Encore un lecture rapide, très rapide... Plus jeune, j'étais fan de Musset... On a tous nos lectures d'adolescence, Arlène c'était Marguerite Yourcenar, alors que Hélène c'était Camus... On était très classique!
On connait Musset comme le poète amoureux de La Nuit de Mai, comme le créateur des Caprices de Marianne et de Lorenzaccio, comme le prosateur de La Confession d'un enfant du siècle. Il fut aussi un nouvelliste qui faisait les beaux jours - et les beaux numéros - de l'illustre Revue des Deux Mondes. Tous les récits sont parus dans ce périodique entre le 15 août 1837 et le 15 février 1839. On est encore dans la période faste et surtout feconde, de l'existence de Musset, dont l'ardeur créatrice faiblira après 1840.

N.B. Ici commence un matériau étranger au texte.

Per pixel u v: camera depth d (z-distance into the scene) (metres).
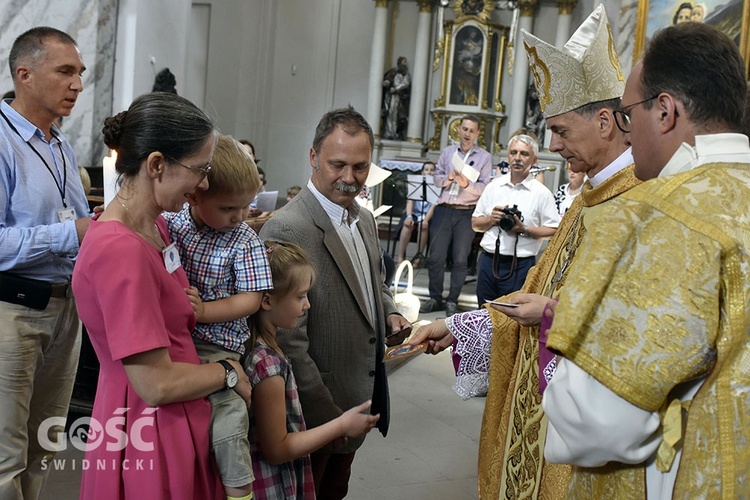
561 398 1.34
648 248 1.31
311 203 2.34
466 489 3.67
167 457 1.70
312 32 13.37
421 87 12.57
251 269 1.92
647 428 1.30
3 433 2.53
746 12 7.29
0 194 2.59
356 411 2.05
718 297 1.27
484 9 12.30
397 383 5.26
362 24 13.23
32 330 2.58
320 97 13.41
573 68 1.97
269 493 2.03
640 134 1.44
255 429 2.03
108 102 7.11
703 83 1.35
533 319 1.90
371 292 2.49
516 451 2.14
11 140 2.65
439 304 7.42
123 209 1.71
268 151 13.60
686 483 1.31
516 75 12.21
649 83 1.40
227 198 1.84
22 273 2.58
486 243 5.36
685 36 1.38
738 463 1.29
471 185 7.16
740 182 1.32
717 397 1.30
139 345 1.59
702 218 1.29
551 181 11.48
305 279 2.04
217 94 13.05
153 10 7.43
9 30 6.07
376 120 12.66
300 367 2.19
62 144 2.87
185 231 1.94
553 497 1.93
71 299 2.76
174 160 1.67
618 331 1.29
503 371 2.30
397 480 3.72
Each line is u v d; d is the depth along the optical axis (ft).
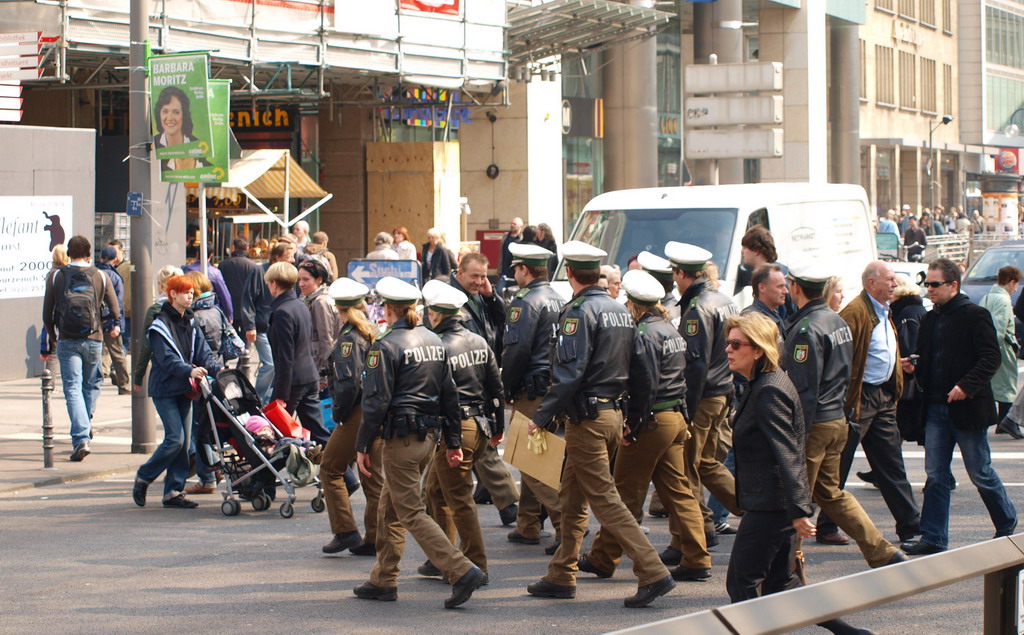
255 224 166.91
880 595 21.79
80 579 52.34
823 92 279.69
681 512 51.19
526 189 190.70
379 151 177.37
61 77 118.11
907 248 247.29
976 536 59.06
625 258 100.12
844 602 21.26
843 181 335.67
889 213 299.38
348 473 67.26
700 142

C'est l'amour qui fournit à Musset la matière de ses récits, toutefois, le ton dominant des nouvelles est au désenchantement.
Dans Emmeline, qualifié de "chef d'oeuvre de la littérature moderne" d'après Balzac, lors de sa parution, on assiste à une représentation de Don Giovanni. L'opéra est intégré à un système intersémiotique triangulaire incluant littérature, théâtre et musique. Toutefois, la simple introduction du Don Giovanni mozartien dans la nouvelle n'est pas une condition suffisante pour en faire une nouvelle version du mythe du séducteur. Et pourtant... c'est bien de séduction qu'il s'agit : le récit n'est autre qu'une métaphore de la séduction des arts!
"Elle ne regardait ni la salle, ni le théâtre; elle éprouvait une impatience irrésistible; Rubini, madame Heinefetter et mademoiselle Sontag chanteaient le trio des Masques, que le public leur fit répéter. Perdue dans sa rêverie, Emmeline écoutait de toute son âme; elle s'aperçut, en revenant à elle, qu'elle avait étendu le bras sur une chaise vide à ses côtés, et qu'elle serrait fortement son mouchoir, à défaut d'une main amie. Elle ne se demanda pas pourquoi M.de Marsan n'était pas là, mais elle se demanda pourquoi elle y était seule, et cette réflexion la troubla."
Alfred de Musset, Oeuvres Complètes, Gallimard.